:: Textauszug ::

++++++++

Der Verbrauer ist mündig, und er weiß, dass er die Energiewende nicht zum Nulltarif bekommt. Aber dass die Strompreise geradezu davonlaufen, das kann er und will er sicher auch nicht verstehen. Noch weniger Verständnis hat er für das, was Sie mit den Ausnahmeregelungen veranstalten. Die Ausnahmeregelungen sind heute schon viel zitiert worden; ich will sie gar nicht beschreiben. Für diejenigen, die diese Debatte verfolgen, kann man aber sagen, dass man sich diese Liste ganz legal aus dem Internet - von der Homepage des Bundesamtes für Wirtschaft und Ausfuhrkontrolle - herunterladen kann. Tut man das, dann kommt man aus dem Staunen nicht heraus.
Der Beantwortung einer Kleinen Anfrage der Grünen dürfen wir im Übrigen entnehmen, dass im Antragsjahr 2006 bis zum Stichtag 30. Juni 406 Unternehmen mit 543 Abnahmestellen Anträge auf Vergünstigungen beim Strompreis gestellt haben. Man höre und staune: 2012 haben bis zum Stichtag 30. Juni 2012 gar 2.023 Unternehmen mit 3.172 Abnahmestellen Anträge gestellt. Was sagen Sie denn dazu, Herr Döring? Das haben Sie offensichtlich wohl nicht mitbekommen.
(Patrick Döring (FDP): Wir befreien nicht nur die Großen, sondern auch den Mittelstand! Das ist richtig, ja!)
Sie toppen die ganze Geschichte aber noch: Sie haben die Investitionen in die Stromspeicher verschleppt das wurde gerade schon gesagt , Sie haben den Netzausbau verschleppt und damit die Netzanbindung von Offshoreanlagen gefährdet.
(Patrick Döring (FDP): Mit dem Netzausbau haben Sie gerade erst angefangen!)

++++++++

:: Datenauszug ::
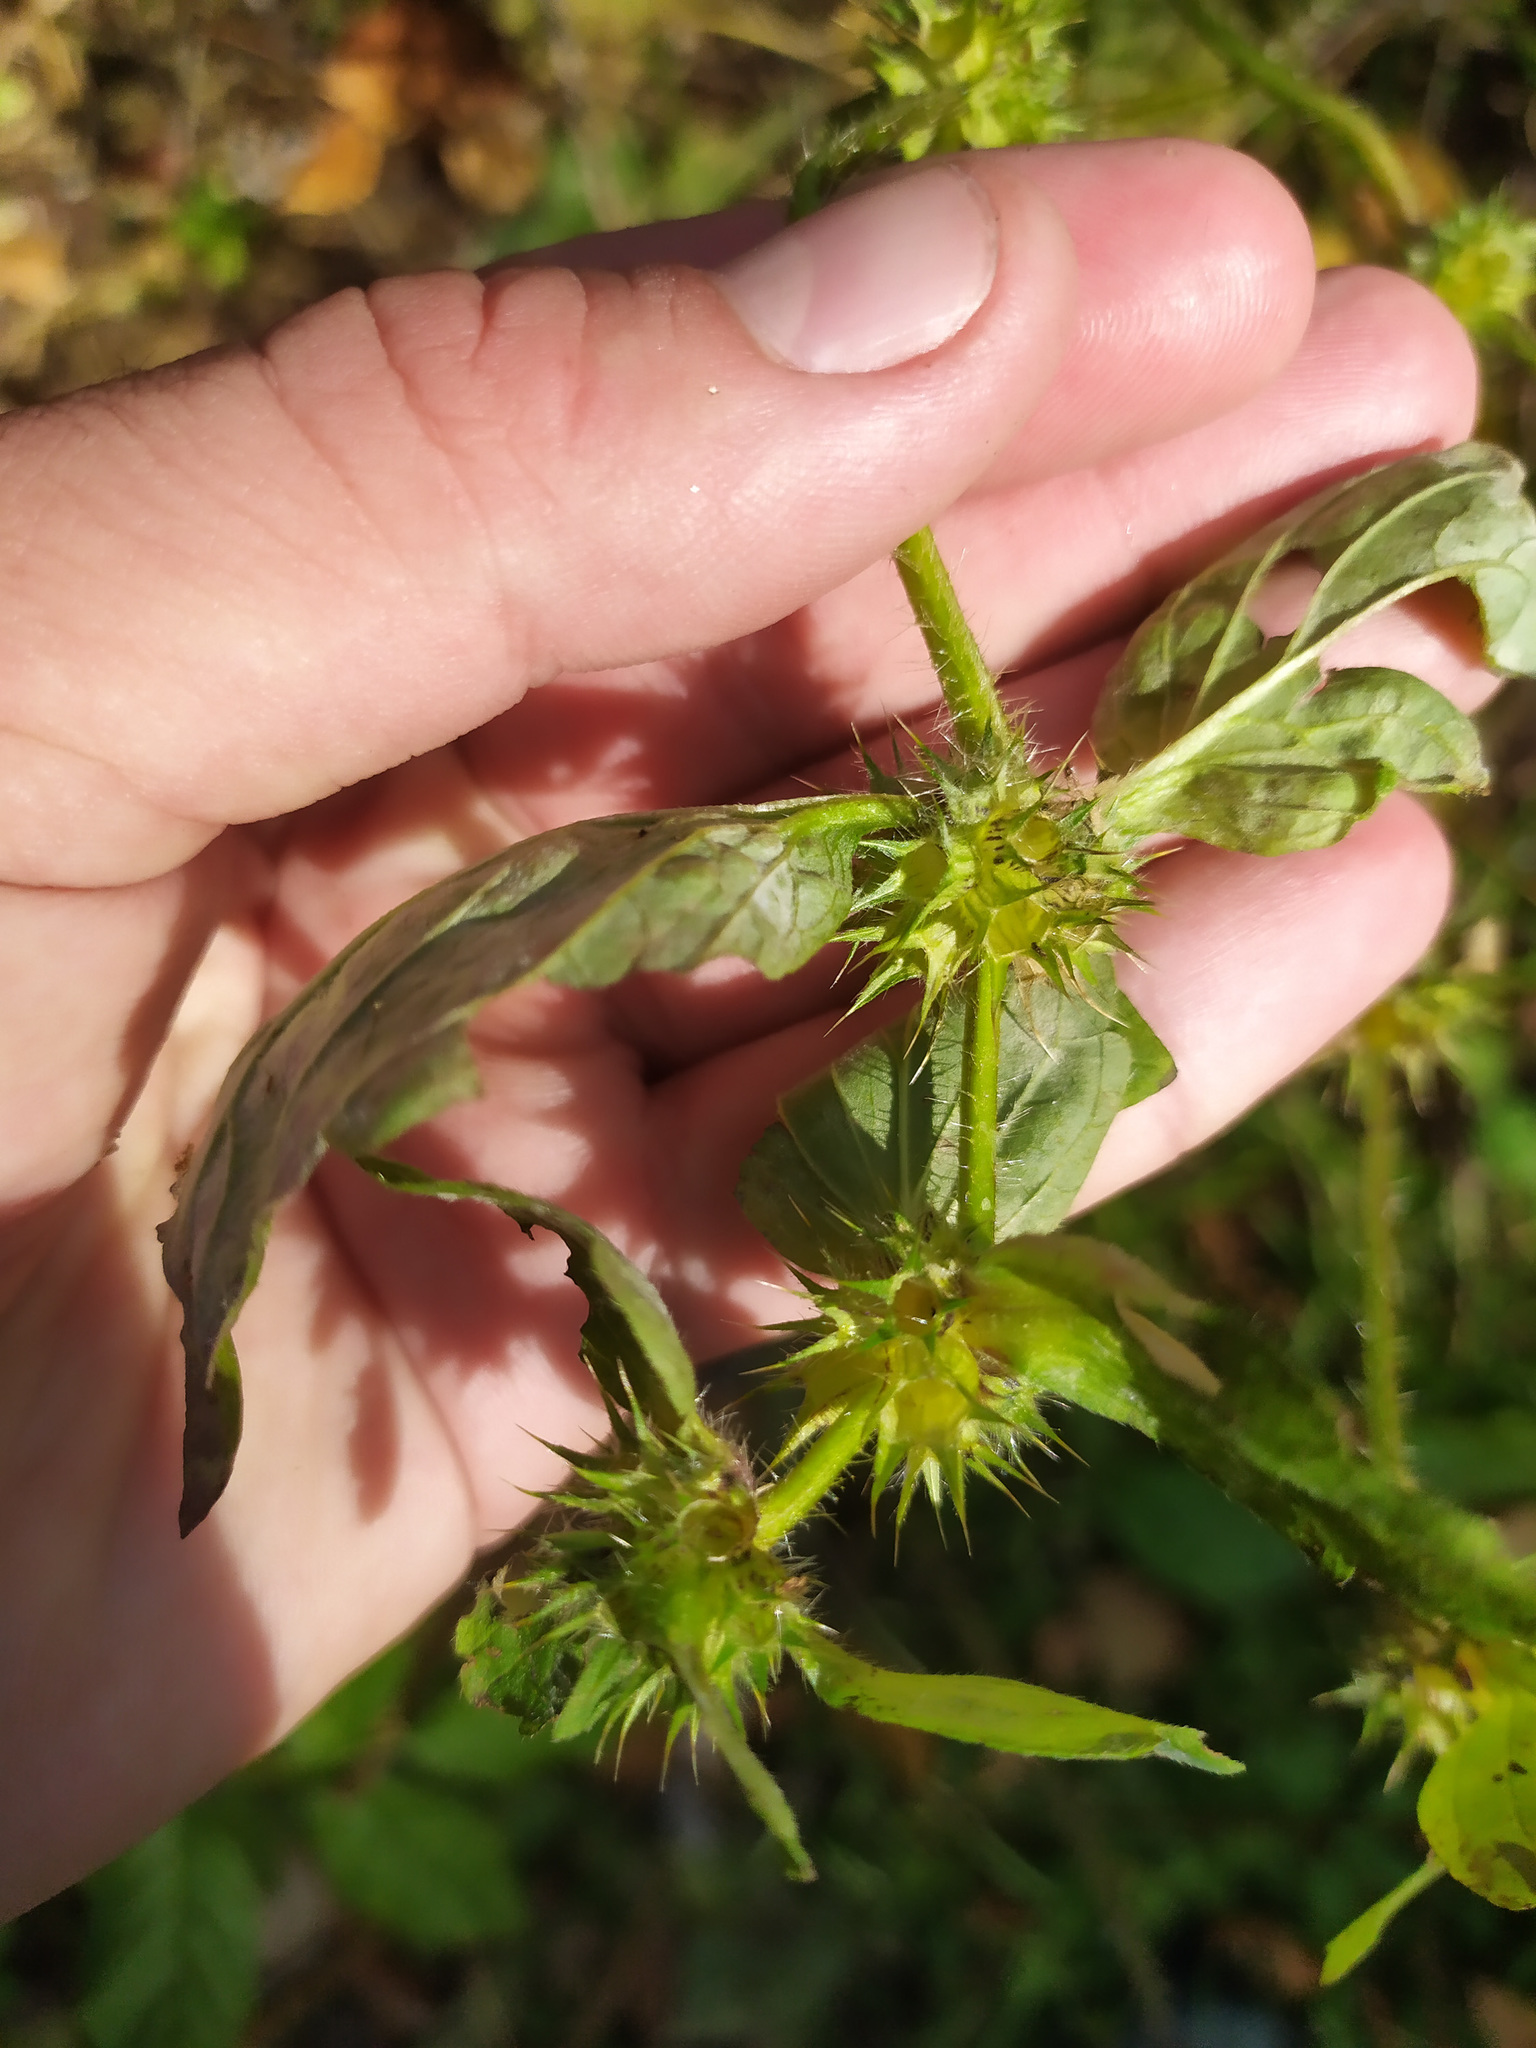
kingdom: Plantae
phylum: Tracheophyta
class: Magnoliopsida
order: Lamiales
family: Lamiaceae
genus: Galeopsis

++++++++

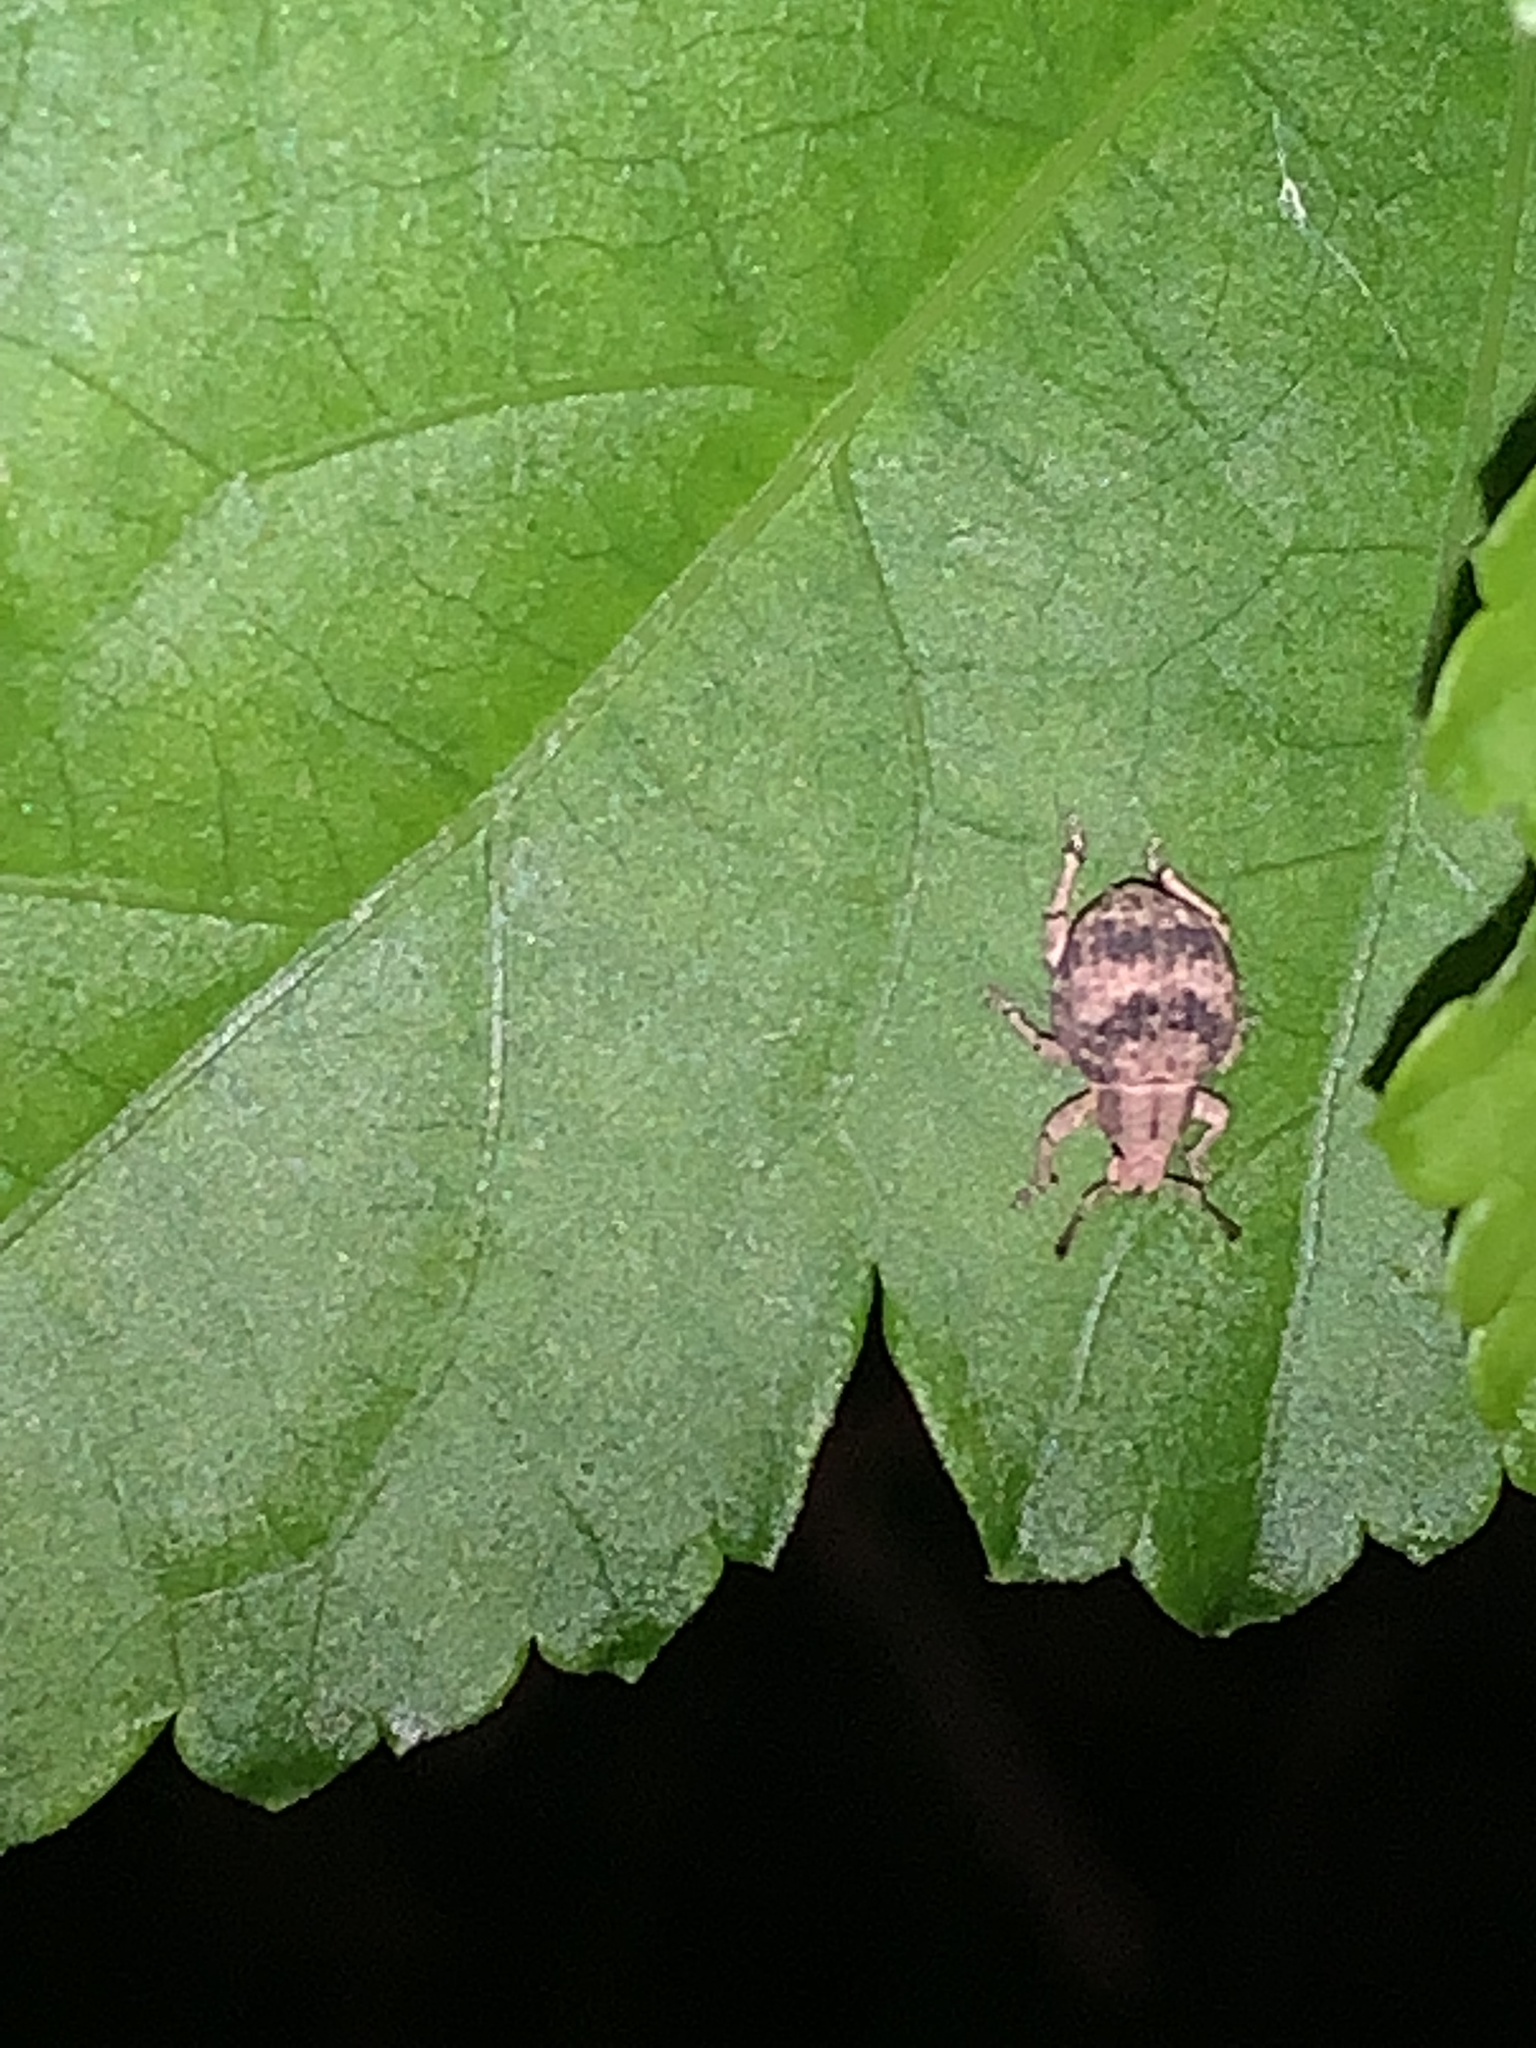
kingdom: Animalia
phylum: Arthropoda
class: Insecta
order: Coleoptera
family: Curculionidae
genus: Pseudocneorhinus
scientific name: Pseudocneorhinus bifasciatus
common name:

++++++++

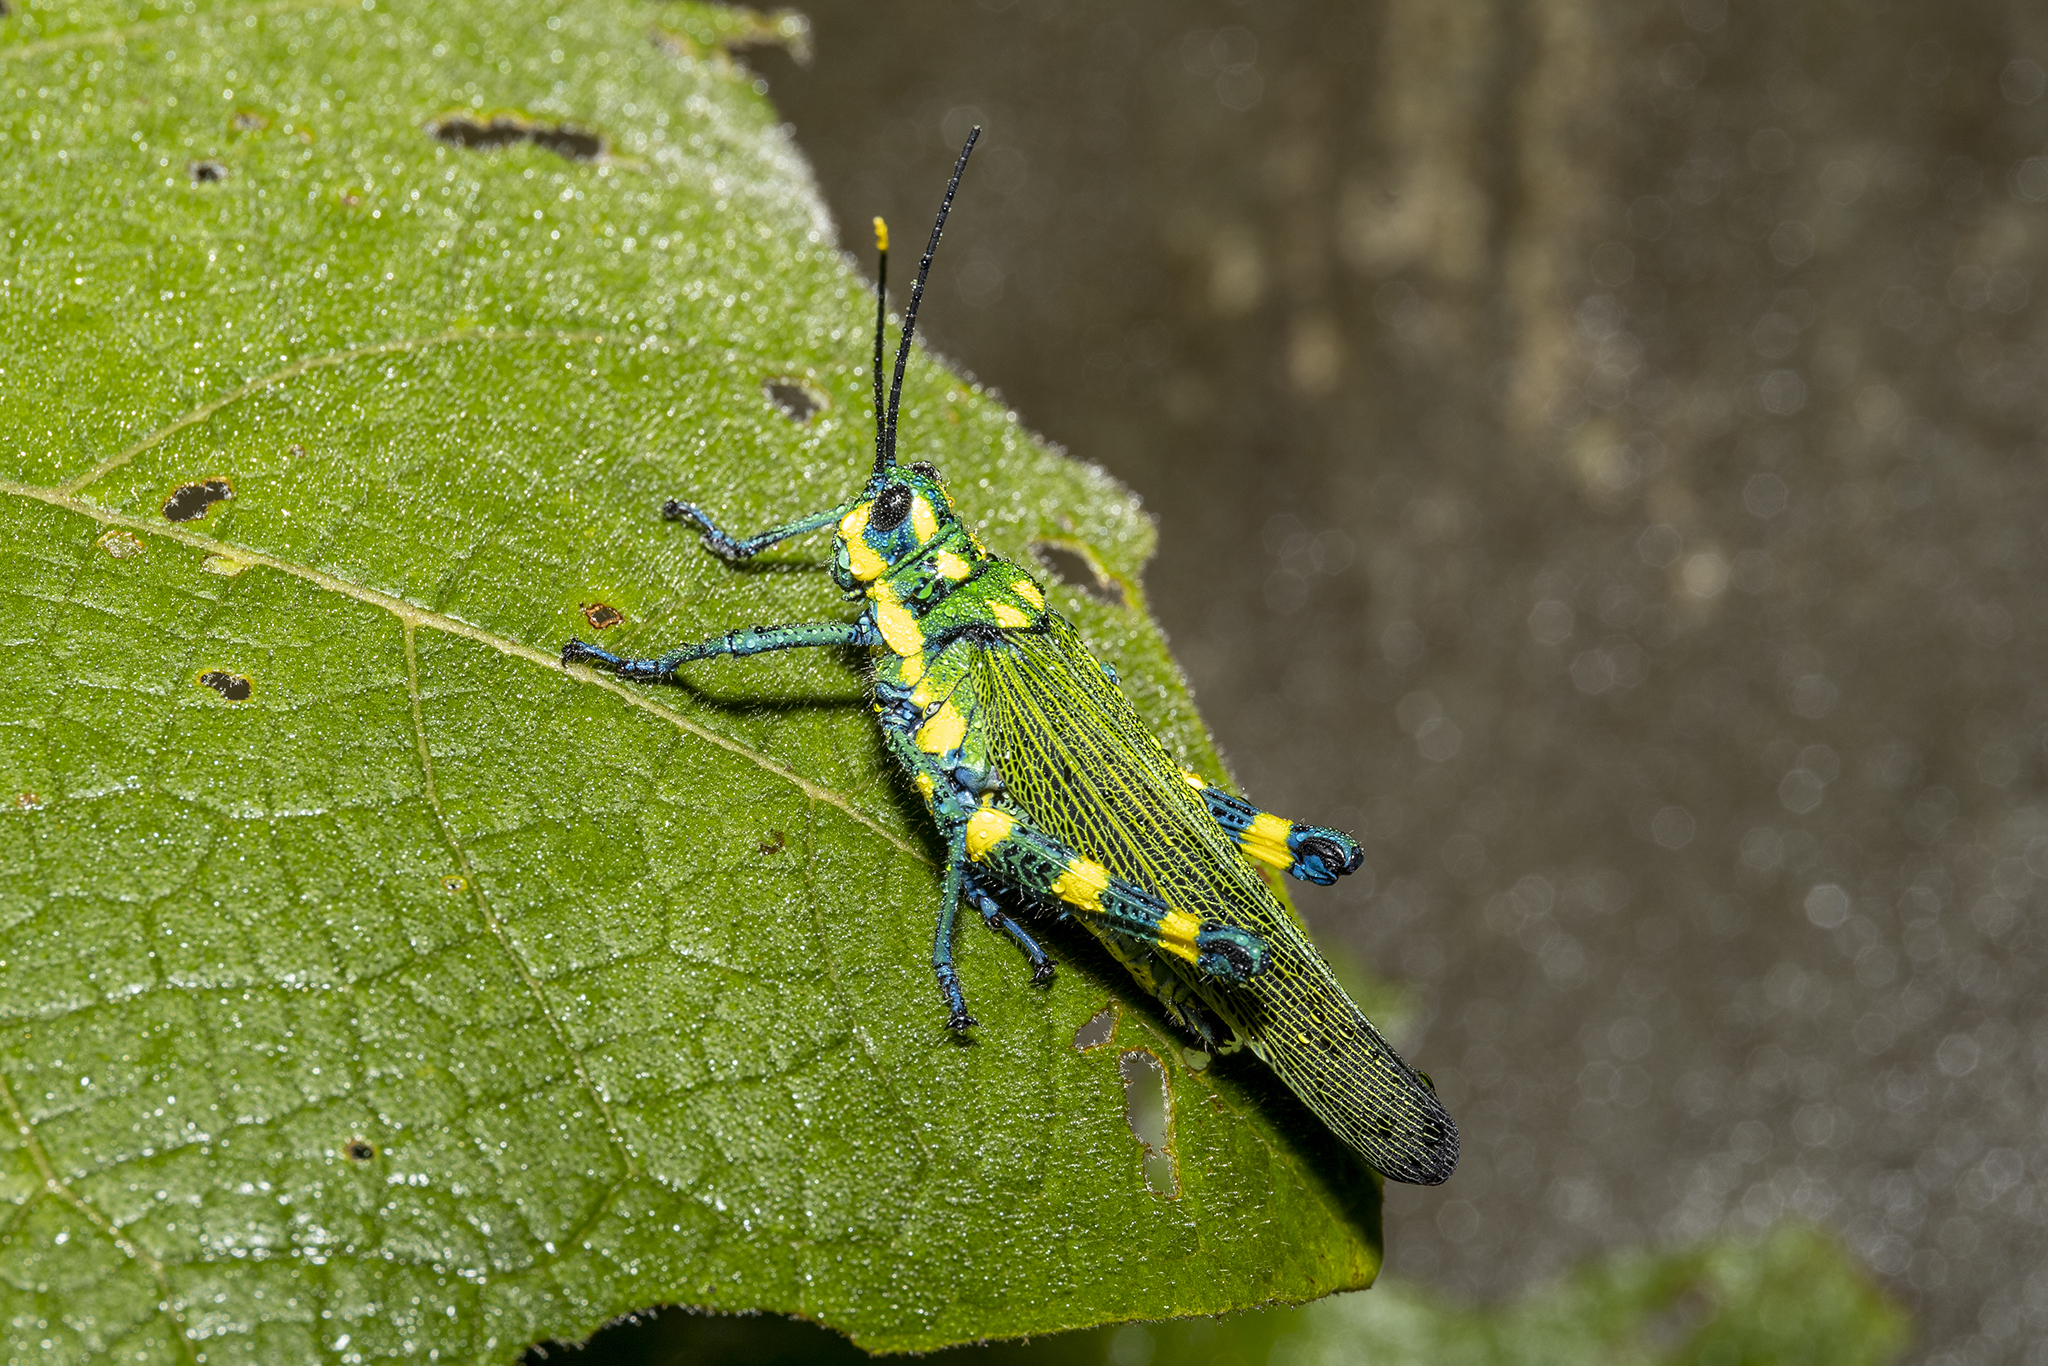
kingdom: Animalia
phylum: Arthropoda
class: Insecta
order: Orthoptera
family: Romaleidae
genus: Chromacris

++++++++

:: Aufgaben ::
• A. Zitieren Sie aus der Rede über die Strompreise die Stelle zwischen „Der Beantwortung einer“ und „gerade erst angefangen!)“, beide eingeschlossen.
• B. Beantworten Sie anhand der Rede über die Strompreise:
(i) Auf wessen Homepage lässt sich die Liste der Ausnahmeregelungen herunterladen?
(ii) Wie viele Unternehmen stellten im Antragsjahr 2006 bis zum Stichtag 30. Juni Anträge auf Vergünstigungen beim Strompreis?
(iii) Was wurde laut der Rede durch den verschleppten Netzausbau gefährdet?
• C. Führen Sie die Rede über die Strompreise im Anschluss an die letzte gezeigte Zeile fort.
Die Einträge sind eigenständiges Material ohne Bezug zur Rede über die Strompreise.

:: Erwartete Ergebnisse ::
• A.
Der Beantwortung einer Kleinen Anfrage der Grünen dürfen wir im Übrigen entnehmen, dass im Antragsjahr 2006 bis zum Stichtag 30. Juni 406 Unternehmen mit 543 Abnahmestellen Anträge auf Vergünstigungen beim Strompreis gestellt haben. Man höre und staune: 2012 haben bis zum Stichtag 30. Juni 2012 gar 2.023 Unternehmen mit 3.172 Abnahmestellen Anträge gestellt. Was sagen Sie denn dazu, Herr Döring? Das haben Sie offensichtlich wohl nicht mitbekommen.
(Patrick Döring (FDP): Wir befreien nicht nur die Großen, sondern auch den Mittelstand! Das ist richtig, ja!)
Sie toppen die ganze Geschichte aber noch: Sie haben die Investitionen in die Stromspeicher verschleppt das wurde gerade schon gesagt , Sie haben den Netzausbau verschleppt und damit die Netzanbindung von Offshoreanlagen gefährdet.
(Patrick Döring (FDP): Mit dem Netzausbau haben Sie gerade erst angefangen!)

• B.
(i) Auf der Homepage des Bundesamtes für Wirtschaft und Ausfuhrkontrolle.
(ii) 406 Unternehmen.
(iii) Die Netzanbindung von Offshoreanlagen.

• C.
Das Ungeheuerliche ist: Die Haftung für dieses Risiko wollen Sie jetzt auch noch durch eine neue Umlage auf die Verbraucher umwälzen. Das ist nun wirklich abstrus.
(Beifall bei der SPD und dem BÜNDNIS 90/DIE GRÜNEN)
Ich finde es überhaupt nicht gerecht, dass der Verbraucher die Zeche für das zahlen soll, was Sie hier die ganzen Jahre versäumt haben. Warum geben Sie nicht offen zu, dass Ihnen das Ganze entglitten ist, Sie hier einfach gepennt haben und hier dringend eine Umkehr erforderlich ist? Der letzte Satz von Herrn Döring war in dieser Beziehung schon interessant: dass das EEG jetzt reformiert werden muss. Ich bin einmal gespannt, welche Deformationen Sie sich hier wieder einfallen lassen.
(Rolf Hempelmann (SPD): Da will er sogar ganz schnell sein, hat er gesagt!)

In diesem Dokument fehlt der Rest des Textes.